### Assigned task A
According to the determination on premium increases, how does the insurer say it brought the increases to the complainant's attention?

### Source passage
AFCA determinations public reporting

 

 

Determination

 

Case number

998790

Financial firm

Resolution Life Australasia Limited

 

 

Case number: 998790 9 May 2024

  1.             Determination overview
    1.      Complaint

This complaint is about premium increases on the complainant’s insurance policies.  She says the insurer did not properly bring the increases to her attention.  She says the insurer should refund the increases.

The insurer says it brought the increases to the complainant’s attention by email.

The policy was originally sold by a different insurer under a different name and brand, and then taken over by the current insurer.  The complainant also says she never authorised the current insurer to take premiums by direct debit, and wants all premiums taken by the current insurer refunded for that reason.

  1.      Issues and key findings

Did the insurer put the complainant on notice of premium increases?

No.  The insurer has not established that it ever emailed or mailed the annual notices from 2022 to the complainant.  It must refund the increases from then on.

Was the insurer entitled to deduct premiums by direct debit?

### Assigned task B
Rewrite the entries from the line containing "Between 2261 (9783" through the end of the entries as a Markdown table with the columns n and Line. Put a row number in n and the line in Line, leaving out blank lines and pictures.

### Task data
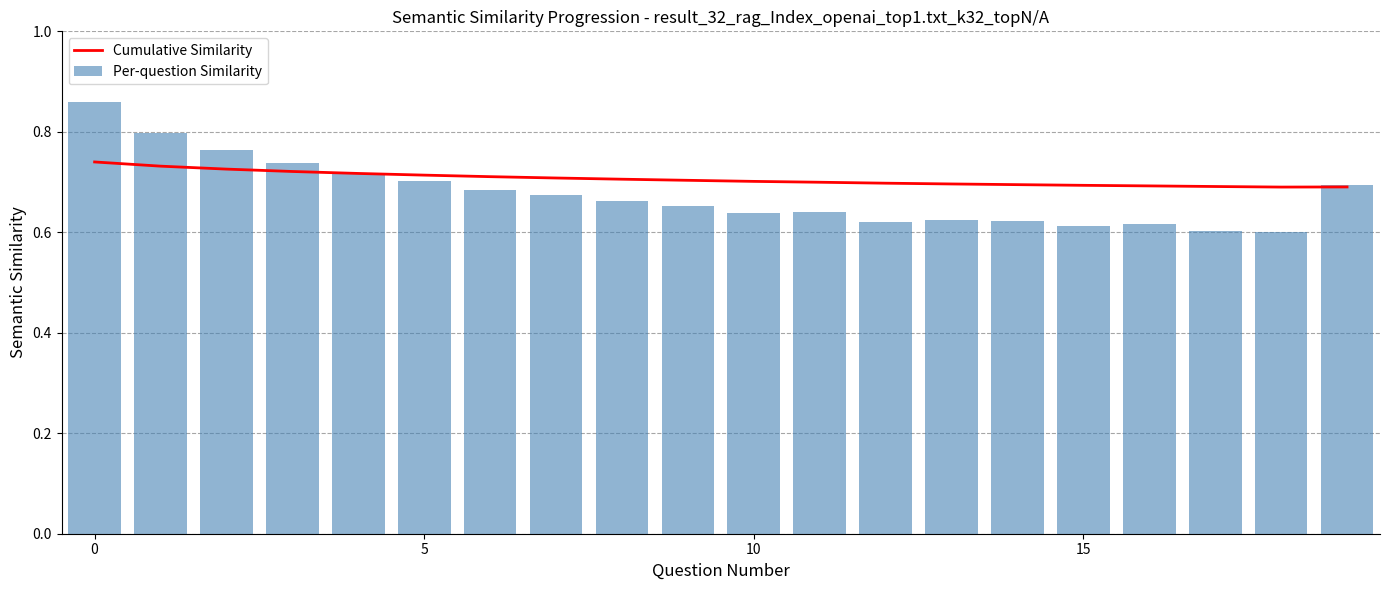

What is the sum of all Cumulative Similarity values?

14.1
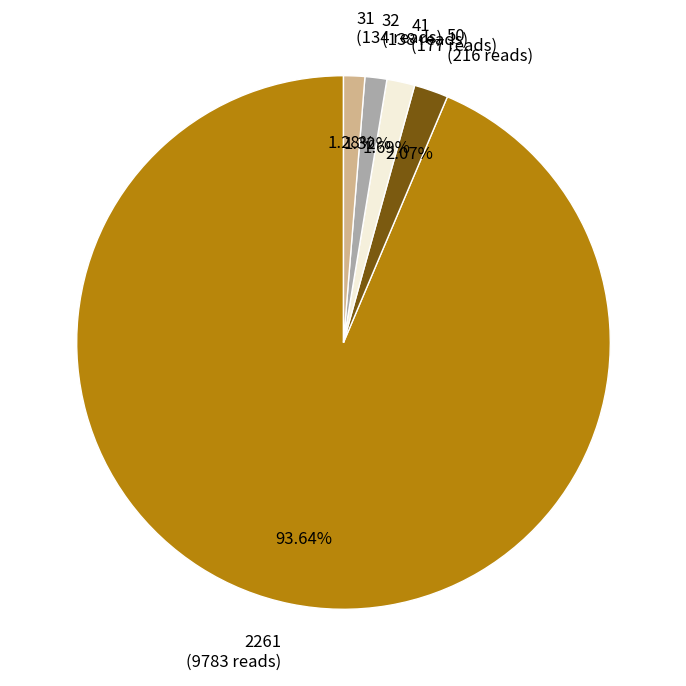

Between 2261 (9783 reads) and 41 (177 reads), which is larger?

2261 (9783 reads)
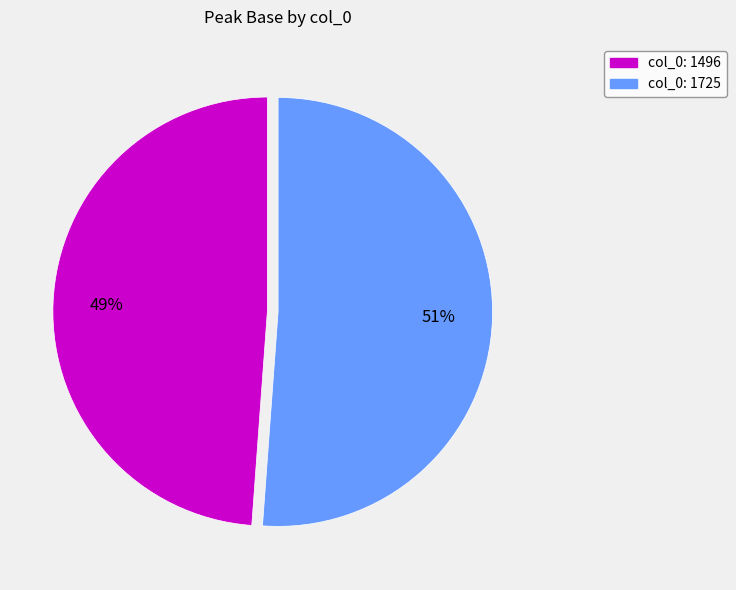

To the nearest percent, what is the average slice percentage?

50%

### Expected answer A
By email.

### Expected answer B
| n | Line |
|---|---|
| 1 | Between 2261 (9783 reads) and 41 (177 reads), which is larger? |
| 2 | 2261 (9783 reads) |
| 3 | To the nearest percent, what is the average slice percentage? |
| 4 | 50% |